Metro

‘No one wants to do business in the city’: Adams on de Blasio’s NYC

Democratic mayoral nominee Eric Adams on Friday decried the hostile approach the city has taken to business under Mayor Bill de Blasio’s leadership.

“Right now no one wants to do business in the city,” Adams said Friday on Bloomberg Radio. “We have been defined as a business-enemy city instead of a business-friendly city.”

The outgoing Brooklyn borough president, who’s heavily favored to win the general election against Republican candidate Curtis Sliwa in November, said he’s been meeting with business leaders for the past few years.

“I was alarmed to discover how too expensive and too difficult it is to do business in the [biggest city in the] Empire State,” he said. “We were a city where we built empires, but we’re a city made up of agencies and those agencies are in the way of building empires.”

He vowed to change city agencies to make the experience of filing permits and other paperwork more welcoming and efficient.
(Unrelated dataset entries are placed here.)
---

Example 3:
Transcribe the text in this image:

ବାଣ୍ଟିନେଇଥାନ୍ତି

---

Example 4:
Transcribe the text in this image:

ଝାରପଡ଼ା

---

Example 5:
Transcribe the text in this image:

Adams also said he would attract companies to set up headquarters in the outer boroughs and establish a single application system to connect out-of-work New Yorkers to local employers.

Adams’ remarks Friday were similar to the message he sent Monday to a group of financial professionals at the Javits Center in Manhattan.
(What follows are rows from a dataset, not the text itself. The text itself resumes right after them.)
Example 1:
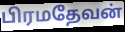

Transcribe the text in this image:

பிரமதேவன்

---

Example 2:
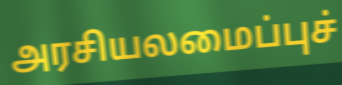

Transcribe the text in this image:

அரசியலமைப்புச்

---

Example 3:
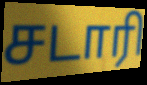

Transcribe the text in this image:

சடாரி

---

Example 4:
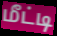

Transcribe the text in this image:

மீட்டி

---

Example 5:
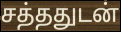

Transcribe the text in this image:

சத்ததுடன்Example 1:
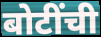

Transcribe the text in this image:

बोटींची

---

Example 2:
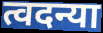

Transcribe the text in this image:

त्वदन्या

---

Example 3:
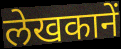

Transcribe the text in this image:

लेखकानें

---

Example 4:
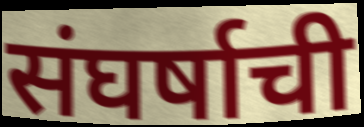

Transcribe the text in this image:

संघर्षाची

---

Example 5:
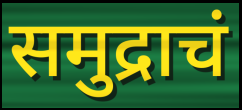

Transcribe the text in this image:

समुद्राचं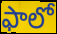
ఫాలో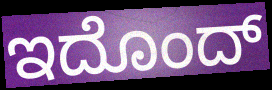
ಇದೊಂದ್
“New York will no longer be anti-business,” Adams said at SALT New York earlier this week. “This is going to be a place where we welcome business and not turn into the dysfunctional city that we have been for so many years.”
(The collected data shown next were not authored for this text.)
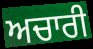
ਅਚਾਰੀ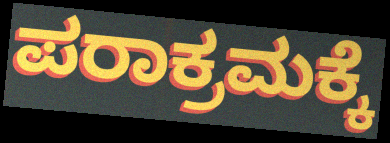
ಪರಾಕ್ರಮಕ್ಕೆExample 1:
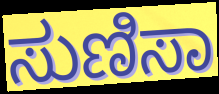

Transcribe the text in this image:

ಸುಣಿಸಾ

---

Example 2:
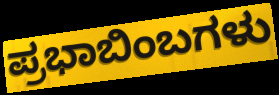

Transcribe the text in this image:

ಪ್ರಭಾಬಿಂಬಗಳು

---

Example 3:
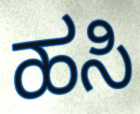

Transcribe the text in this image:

ಹಸಿ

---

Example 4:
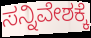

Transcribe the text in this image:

ಸನ್ನಿವೇಶಕ್ಕೆ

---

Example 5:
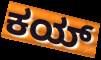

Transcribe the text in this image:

ಕಯ್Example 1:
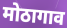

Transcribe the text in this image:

मोठागाव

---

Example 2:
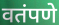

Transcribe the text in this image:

वतंपणे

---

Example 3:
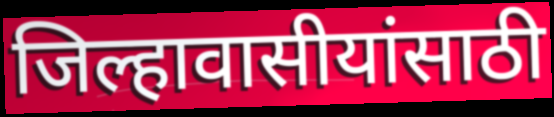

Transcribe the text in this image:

जिल्हावासीयांसाठी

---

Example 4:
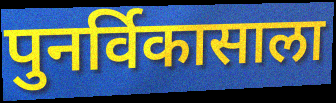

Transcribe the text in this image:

पुनर्विकासाला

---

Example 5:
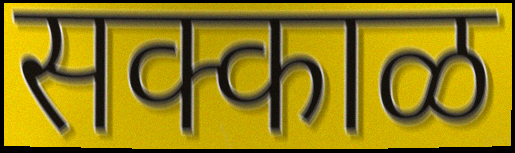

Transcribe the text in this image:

सक्काळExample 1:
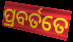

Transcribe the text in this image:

ପ୍ରବର୍ତତେ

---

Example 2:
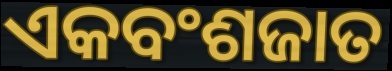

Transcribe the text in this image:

ଏକବଂଶଜାତ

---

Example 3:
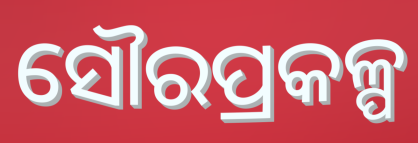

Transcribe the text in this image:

ସୌରପ୍ରକଳ୍ପ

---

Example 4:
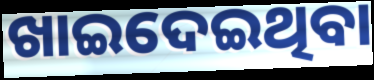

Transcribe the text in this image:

ଖାଇଦେଇଥିବା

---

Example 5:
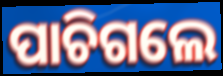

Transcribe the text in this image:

ପାଚିଗଲେ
The NYPD captain-turned-politician said business leaders have also asked him to focus on combating crime.

“What I’ve heard over and over again in all of the meetings? Public safety,” Adams said.

 Mayor of New York City Bill de Blasio attends the "Hometown Heroes" Ticker Tape Parade.
Democratic mayoral nominee Eric Adams on Friday decried the hostile approach the city has taken to business under Mayor Bill de Blasio’s leadership. Getty Images

He also pledged to turn around de Blasio’s frosty relationship with the NYPD.

“I know all the heads of all of the police unions,” Adams said Friday during a later interview on Bloomberg TV.

“I’ve communicated with them and I believe it’s time to hit reset,” he said.